Assembly bills for water storage voted down

By on May 1, 2015
California Water Bill Does Not Pass

California Assembly Democrats shot down legislation that would have allowed for the construction of water storage sites in California, which is facing a massive water crisis. Assembly bills 397, 956 and 311 were all Republican bills that were killed in party-line votes.

AB 397 would have stopped the sale of bonds for the state’s high speed rail project and instead used those funds for water capital projects.

AB 311 would have fast tracked environmental approval for water storage projects funded by the Water Quality, Supply and Infrastructure Improvement Act of 2014.

AB 956 would have eliminated the need for environmental reviews for water recycling projects.

“I am very disappointed that my colleagues on the other side of the aisle failed to put water where their mouth is on the water issue,” Assemblyman Devon Mathis (R-Visalia), who introduced AB 397 and AB 956. “Time and again, they are given the opportunity to enact true policy which would bring water to a thirsty California.
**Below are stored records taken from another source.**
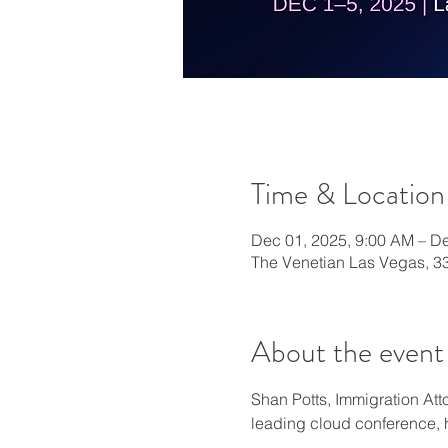
Time & Location
Dec 01, 2025, 9:00 AM – De
The Venetian Las Vegas, 3
About the event
Shan Potts, Immigration Att
leading cloud conference,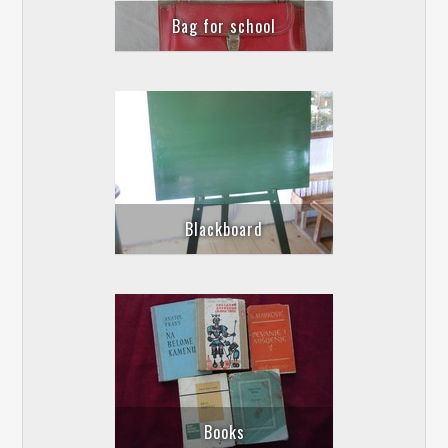
Bag for school
Blackboard
Books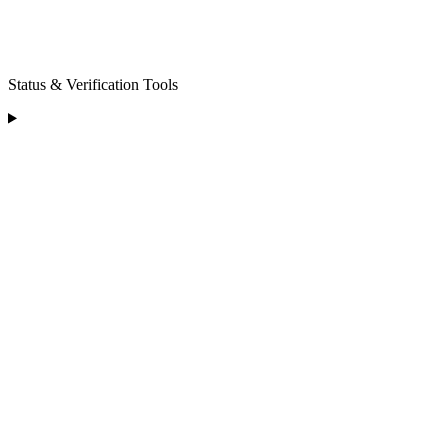
Status & Verification Tools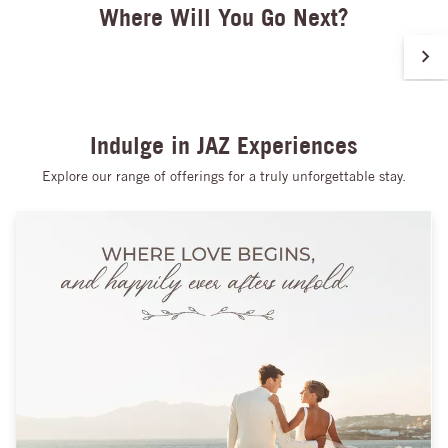
Where Will You Go Next?
of effortless relaxation.
Indulge in JAZ Experiences
Explore our range of offerings for a truly unforgettable stay.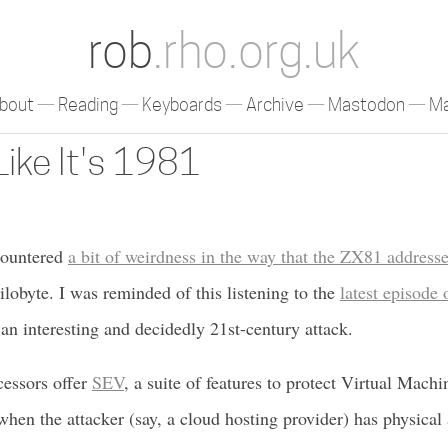
rob
.rho.org.uk
bout
Reading
Keyboards
Archive
Mastodon
Ma
Like It's 1981
countered
a bit of weirdness in the way that the ZX81 addre
ilobyte. I was reminded of this listening to the
latest episode
an interesting and decidedly 21st-century attack.
essors offer
SEV
, a suite of features to protect Virtual Mach
en the attacker (say, a cloud hosting provider) has physical 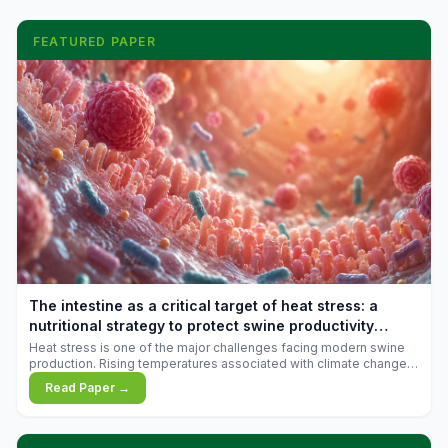
FEATURED PAPER
The intestine as a critical target of heat stress: a
nutritional strategy to protect swine productivity
during summer
Heat stress is one of the major challenges facing modern swine
production. Rising temperatures associated with climate change
are increasingly exposing animals to conditions that exceed their
Read Paper →
adaptive capacity, negatively affecting growth, feed efficiency,
reproductive performance, and farm profitability.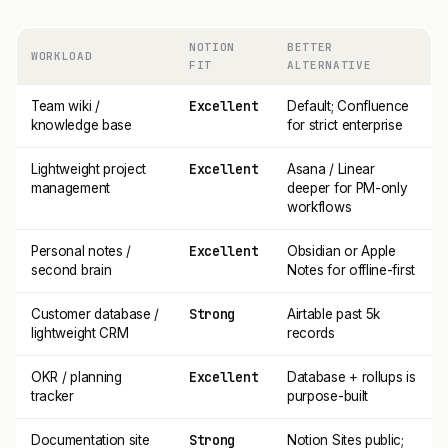
NOTION
BETTER
WORKLOAD
FIT
ALTERNATIVE
Excellent
Team wiki /
Default; Confluence
knowledge base
for strict enterprise
Excellent
Lightweight project
Asana / Linear
management
deeper for PM-only
workflows
Excellent
Personal notes /
Obsidian or Apple
second brain
Notes for offline-first
Strong
Customer database /
Airtable past 5k
lightweight CRM
records
Excellent
OKR / planning
Database + rollups is
tracker
purpose-built
Strong
Documentation site
Notion Sites public;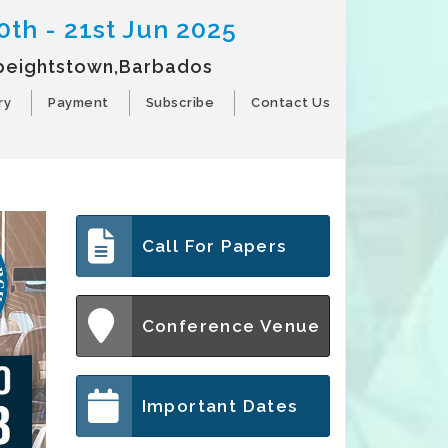
0th - 21st Jun 2025
peightstown,Barbados
ry
Payment
Subscribe
Contact Us
Call For Papers
Conference Venue
Important Dates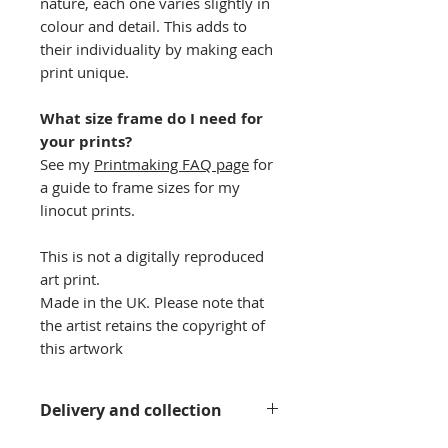
nature, each one varies slightly in
colour and detail. This adds to
their individuality by making each
print unique.
What size frame do I need for
your prints?
See my
Printmaking FAQ page
for
a guide to frame sizes for my
linocut prints.
This is not a digitally reproduced
art print.
Made in the UK. Please note that
the artist retains the copyright of
this artwork
Delivery and collection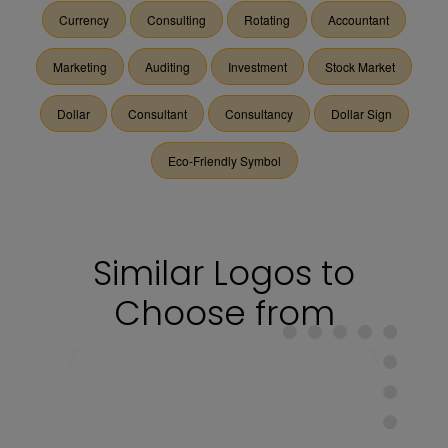
Currency
Consulting
Rotating
Accountant
Marketing
Auditing
Investment
Stock Market
Dollar
Consultant
Consultancy
Dollar Sign
Eco-Friendly Symbol
Similar Logos to
Choose from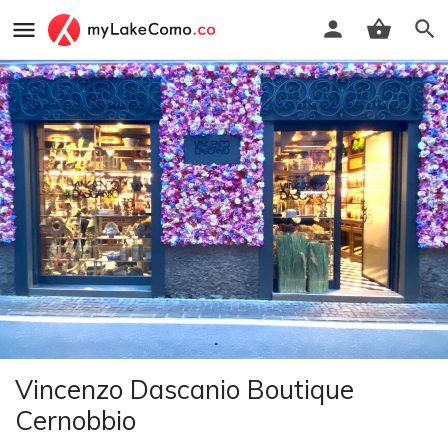
Vincenzo Dascanio Boutique
Cernobbio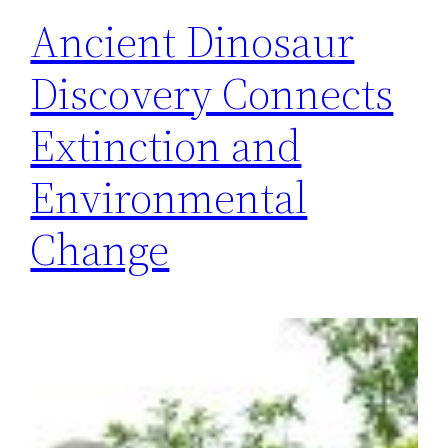
Ancient Dinosaur
Discovery Connects
Extinction and
Environmental
Change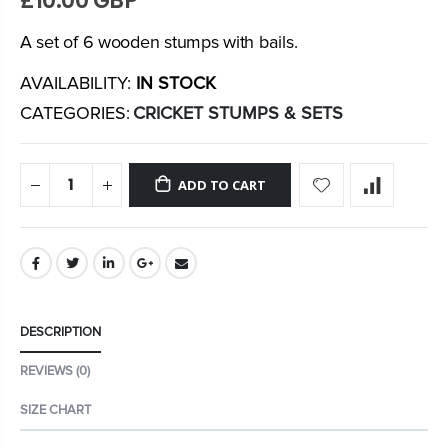
£10.00 GBP
A set of 6 wooden stumps with bails.
AVAILABILITY:
IN STOCK
CATEGORIES:
CRICKET STUMPS & SETS
ADD TO CART
DESCRIPTION
REVIEWS (0)
SIZE CHART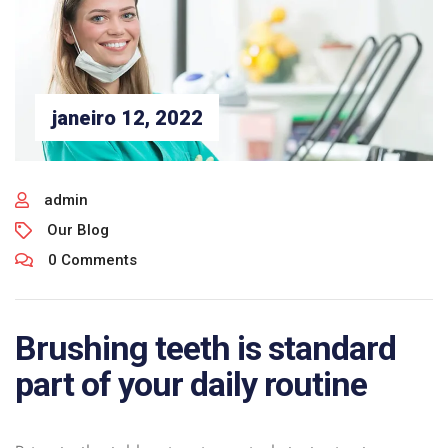
janeiro 12, 2022
admin
Our Blog
0 Comments
Brushing teeth is standard
part of your daily routine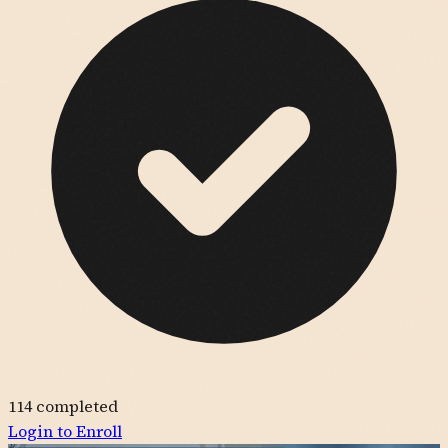
114
completed
Login to Enroll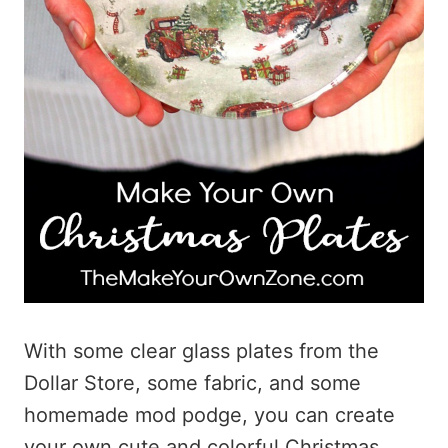
With some clear glass plates from the
Dollar Store, some fabric, and some
homemade mod podge, you can create
your own cute and colorful Christmas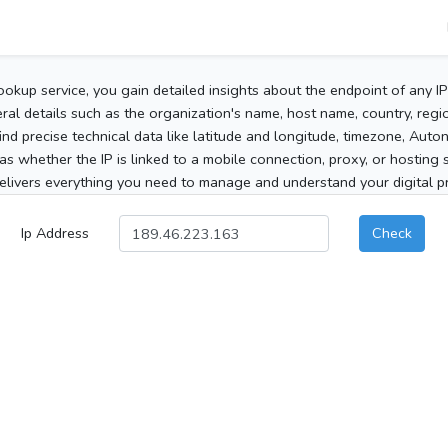
ookup service, you gain detailed insights about the endpoint of any I
al details such as the organization's name, host name, country, region
 find precise technical data like latitude and longitude, timezone, Au
as whether the IP is linked to a mobile connection, proxy, or hosting 
elivers everything you need to manage and understand your digital pre
Ip Address
Check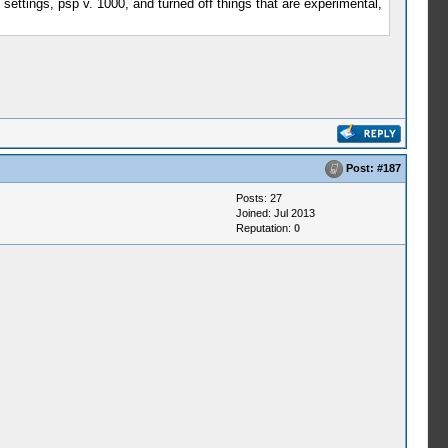
 settings, psp v. 1000, and turned off things that are experimental,
Post:
#187
Posts: 27
Joined: Jul 2013
Reputation:
0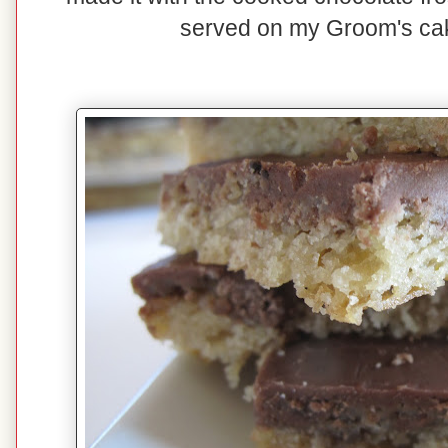
served on my Groom's ca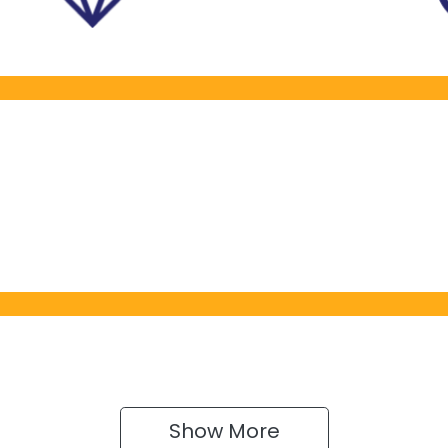
Show 
More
And time and again, they stand against the people of California to side with their big labor and environmental extremist special interest groups.”

As California’s drought continues, many in the state are calling for improved water infrastructure projects. For instance, the Sites Reservoir and the Temperance Flat would have both been fast tracked for their environment approval under AB 311.

The projects would add over 3 million acre-feet of storage to the state, enough to support up 24 million people for a year.

“If the Legislature is willing to grant the Sacramento Kings arena expedited environmental review, then surely we should grant it to crucial water storage projects, which benefit all Californians,” said Assembly Member James Gallagher, (R-Nicolaus), the author of Assembly Bill 311. “Once Water Bonds funds are allocated, the last thing we need are more delays. We must take action now to increase our storage capacity, and I am hopeful that the Legislature will listen to the voices of the many people who showed up at the State Capitol today to support expedited construction of these vital projects.”

Democrats responded to the criticisms, saying that if Republicans wanted to fast track the construction and approvals, they would need to talk with both sides on the issue and come to a consensus to mitigate problems.

Republicans aren’t the only ones who have had difficulty getting water infrastructure approved. Early this month, Gov. Jerry Brown announced that he would not work to secure a 50-year permit for his controversial Delta Tunnels project.